Перевела на меня взгляд и язвительно поинтересовалась:
– Не передумала завтра со мной ужинать, подруга?
– Нет, конечно. С чего бы? – я спокойно взглянула ей в глаза. – Встречаемся, как договаривались.
Маша поджала губы, но кивнула. Цокая каблуками, девушки исчезли где-то в глубине зала, оставив после себя ощущение пустоты и неловкости.
Первым молчание нарушил Платон:
– Твоя сестра всегда такая?
– Какая?
– Будто ей весь мир должен, – Платон смотрел на меня тяжелым взглядом. Было видно, что он зол: челюсти напряглись, губы плотно сжаты. – Почему ты позволяешь так с собой обращаться, Павла?
– Как именно? – я с вызовом взглянула в его взбешенные глаза.
– Твоя сестра только что прилюдно оскорбила тебя, а ты смолчала. Вот как.
– Мне надо было начать обзываться в ответ? – огрызнулась я.
– Нет, конечно, ты не опустишься до такого, – вздохнул он. – Но и позволять вытирать об себя ноги нельзя.
Мы замолчали. В сгустившемся вокруг нас пространстве явственно потрескивало взаимное недовольство. Сквозь его плотную завесу с трудом пробирался окружающий ресторанный шум – звяканье посуды, негромкие разговоры и ненавязчивая музыка, льющаяся откуда-то сверху.
Отвернувшись от мужчины напротив, я с тоской думала, что, по-видимому, не слишком вписываюсь в его представления о правильном поведении.
Конечно, в чем-то он был прав – я никогда не умела пускать в ход когти, защищая себя. Особенно когда речь шла о моей семье – маме и сестре.
Они всегда выступали против меня дружным фронтом – мама и Диана. Объединялись и наступали. Выталкивали меня с моих позиций и не давали вернуться, охраняя завоеванное с агрессией, достойной лучшего применения.
Поэтому я и сбежала от них в свое время, устав бороться. Под предлогом, что так мне ближе ездить в училище, поселилась у бабушки, сведя общение с мамой и Дианой к минимуму.
Я вздохнула и повернулась к Платону:
– Ты прав. Я не умею защищаться так, чтобы моя сестра оставила меня в покое. Мое «нет» она не слышит. Для нее, в принципе, не существует такого слова, – я усмехнулась.

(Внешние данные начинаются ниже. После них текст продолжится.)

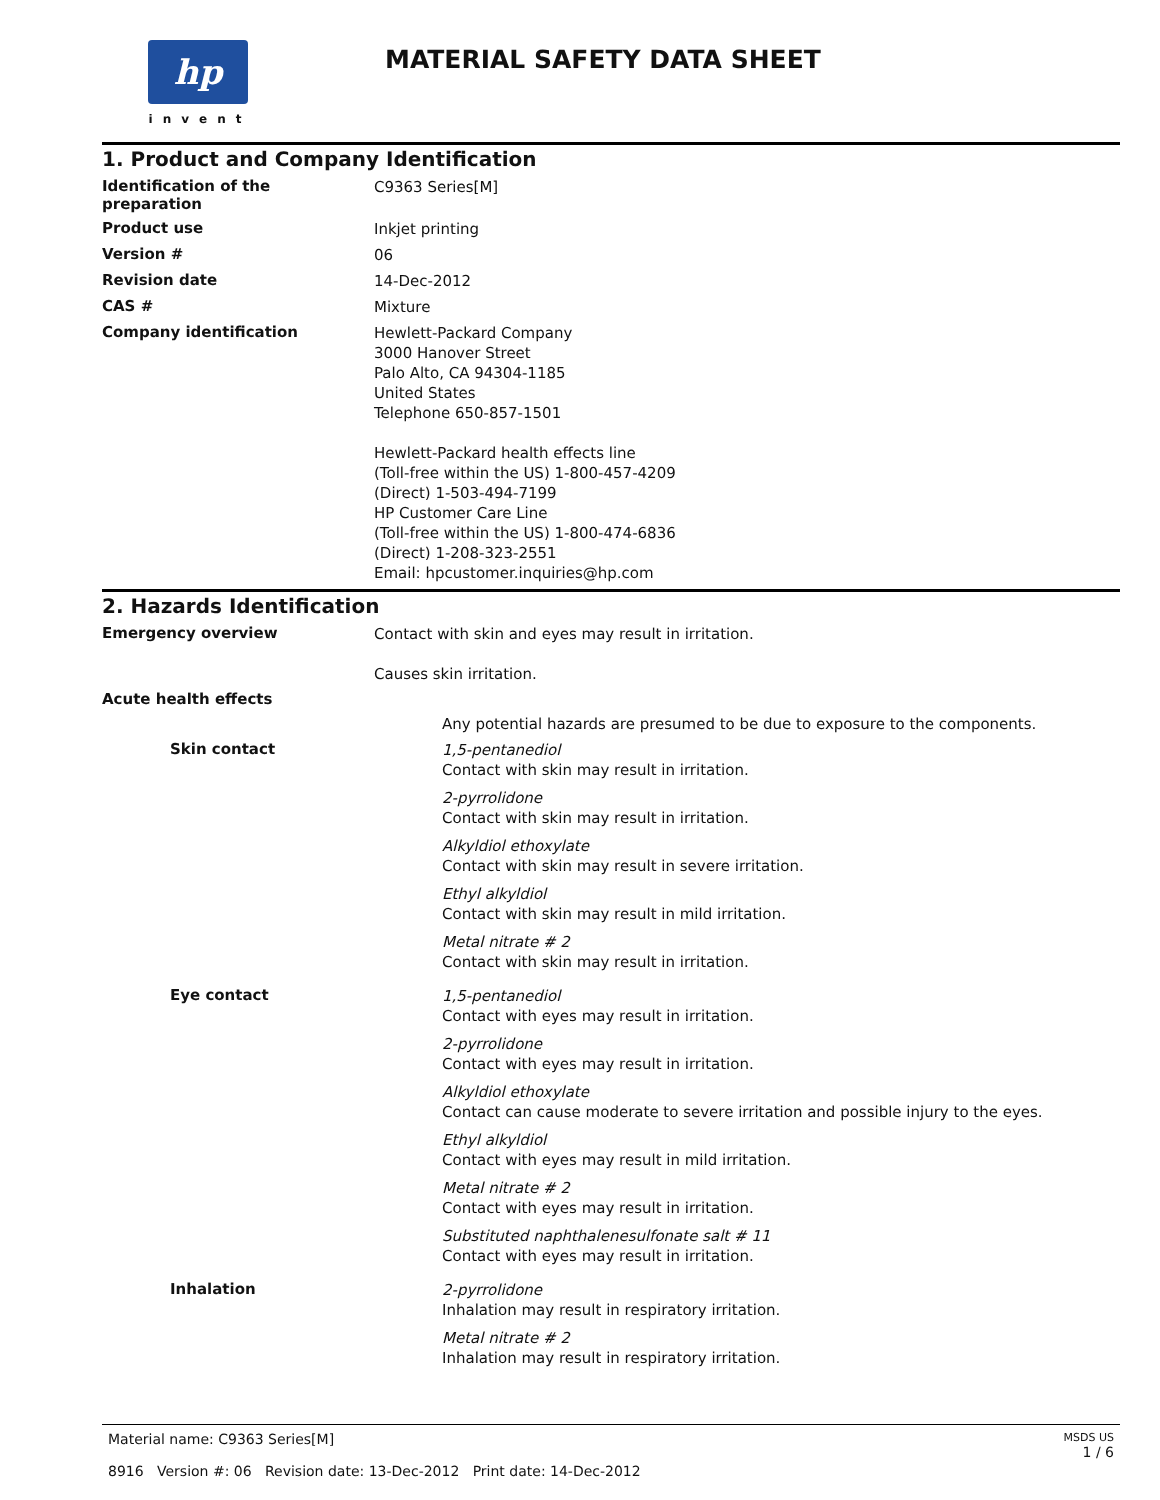hp
invent
MATERIAL SAFETY DATA SHEET
1. Product and Company Identification
Identification of the preparation
C9363 Series[M]
Product use
Inkjet printing
Version #
06
Revision date
14-Dec-2012
CAS #
Mixture
Company identification
Hewlett-Packard Company
3000 Hanover Street
Palo Alto, CA 94304-1185
United States
Telephone 650-857-1501
Hewlett-Packard health effects line
(Toll-free within the US) 1-800-457-4209
(Direct) 1-503-494-7199
HP Customer Care Line
(Toll-free within the US) 1-800-474-6836
(Direct) 1-208-323-2551
Email: hpcustomer.inquiries@hp.com
2. Hazards Identification
Emergency overview
Contact with skin and eyes may result in irritation.
Causes skin irritation.
Acute health effects
Any potential hazards are presumed to be due to exposure to the components.
Skin contact
1,5-pentanediol
Contact with skin may result in irritation.
2-pyrrolidone
Contact with skin may result in irritation.
Alkyldiol ethoxylate
Contact with skin may result in severe irritation.
Ethyl alkyldiol
Contact with skin may result in mild irritation.
Metal nitrate # 2
Contact with skin may result in irritation.
Eye contact
1,5-pentanediol
Contact with eyes may result in irritation.
2-pyrrolidone
Contact with eyes may result in irritation.
Alkyldiol ethoxylate
Contact can cause moderate to severe irritation and possible injury to the eyes.
Ethyl alkyldiol
Contact with eyes may result in mild irritation.
Metal nitrate # 2
Contact with eyes may result in irritation.
Substituted naphthalenesulfonate salt # 11
Contact with eyes may result in irritation.
Inhalation
2-pyrrolidone
Inhalation may result in respiratory irritation.
Metal nitrate # 2
Inhalation may result in respiratory irritation.
MSDS US
1 / 6
Material name: C9363 Series[M]
8916 Version #: 06 Revision date: 13-Dec-2012 Print date: 14-Dec-2012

– Драться с ней бесперспективное дело, она сильнее меня физически. Да и не буду я так опускаться. Я могу, конечно, попробовать поставить ее на место, сказав что-то язвительное или ехидное – это я умею. Только Диана не понимает таких вещей. Чтобы до нее хоть что-то дошло, мне нужно, как минимум, обложить ее трехэтажным матом.

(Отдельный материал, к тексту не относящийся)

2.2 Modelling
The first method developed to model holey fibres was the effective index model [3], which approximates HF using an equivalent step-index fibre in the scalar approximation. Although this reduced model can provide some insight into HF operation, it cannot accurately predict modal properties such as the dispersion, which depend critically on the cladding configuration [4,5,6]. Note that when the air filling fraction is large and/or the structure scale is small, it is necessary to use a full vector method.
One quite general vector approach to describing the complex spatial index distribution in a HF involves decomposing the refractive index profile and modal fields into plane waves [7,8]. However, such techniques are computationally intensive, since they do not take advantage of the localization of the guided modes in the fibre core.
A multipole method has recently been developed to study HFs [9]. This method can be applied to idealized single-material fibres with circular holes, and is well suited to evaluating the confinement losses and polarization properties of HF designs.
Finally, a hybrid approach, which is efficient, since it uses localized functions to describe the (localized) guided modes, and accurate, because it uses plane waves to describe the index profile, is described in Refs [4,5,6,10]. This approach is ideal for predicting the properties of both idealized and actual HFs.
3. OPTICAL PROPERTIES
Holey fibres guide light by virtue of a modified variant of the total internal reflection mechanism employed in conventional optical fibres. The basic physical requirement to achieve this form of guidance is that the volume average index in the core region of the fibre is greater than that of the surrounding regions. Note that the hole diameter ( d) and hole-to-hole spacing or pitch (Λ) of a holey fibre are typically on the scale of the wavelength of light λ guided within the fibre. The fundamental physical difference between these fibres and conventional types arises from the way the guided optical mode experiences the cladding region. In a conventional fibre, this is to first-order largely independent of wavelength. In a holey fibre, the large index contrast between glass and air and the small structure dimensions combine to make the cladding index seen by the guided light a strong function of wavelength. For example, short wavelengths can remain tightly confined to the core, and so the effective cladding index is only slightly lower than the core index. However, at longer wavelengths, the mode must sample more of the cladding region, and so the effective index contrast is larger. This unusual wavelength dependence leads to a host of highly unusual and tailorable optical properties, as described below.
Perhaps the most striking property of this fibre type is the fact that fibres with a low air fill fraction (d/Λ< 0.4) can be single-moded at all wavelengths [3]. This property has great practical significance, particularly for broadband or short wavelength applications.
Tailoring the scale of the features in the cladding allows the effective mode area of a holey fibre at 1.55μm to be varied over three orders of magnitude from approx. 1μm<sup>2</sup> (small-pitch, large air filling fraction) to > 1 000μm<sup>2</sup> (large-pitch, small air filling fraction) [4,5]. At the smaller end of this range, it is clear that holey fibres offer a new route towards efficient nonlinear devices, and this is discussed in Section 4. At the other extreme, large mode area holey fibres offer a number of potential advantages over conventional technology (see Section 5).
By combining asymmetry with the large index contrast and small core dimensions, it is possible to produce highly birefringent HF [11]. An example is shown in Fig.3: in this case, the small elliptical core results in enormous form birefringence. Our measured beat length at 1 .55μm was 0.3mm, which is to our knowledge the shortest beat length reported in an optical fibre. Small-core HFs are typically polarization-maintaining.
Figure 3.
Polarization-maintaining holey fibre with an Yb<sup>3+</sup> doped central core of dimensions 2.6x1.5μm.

– А ты не хочешь? – глаза Платона вдруг изменились. Царившая в них мрачность исчезла, сменившись насмешливостью. – Или не умеешь?
– Умею, – буркнула я, – но не хочу унижать себя. Мне проще отойти в сторону, чтобы не попасть под ее плевки, чем пытаться заткнуть ей рот.
– Отвези меня домой, я устала и хочу переночевать у себя, – попросила я, когда мы вышли из ресторана и подошли к машине. И правда, от всех событий сегодняшнего дня, тело сделалось ватным, а в душе царила сумятица и странная опустошенность.
Мужские руки обняли меня. Подтянули к груди под кашемировым пальто, пахнущем горьковатым, с мшистыми дубовыми нотками парфюмом.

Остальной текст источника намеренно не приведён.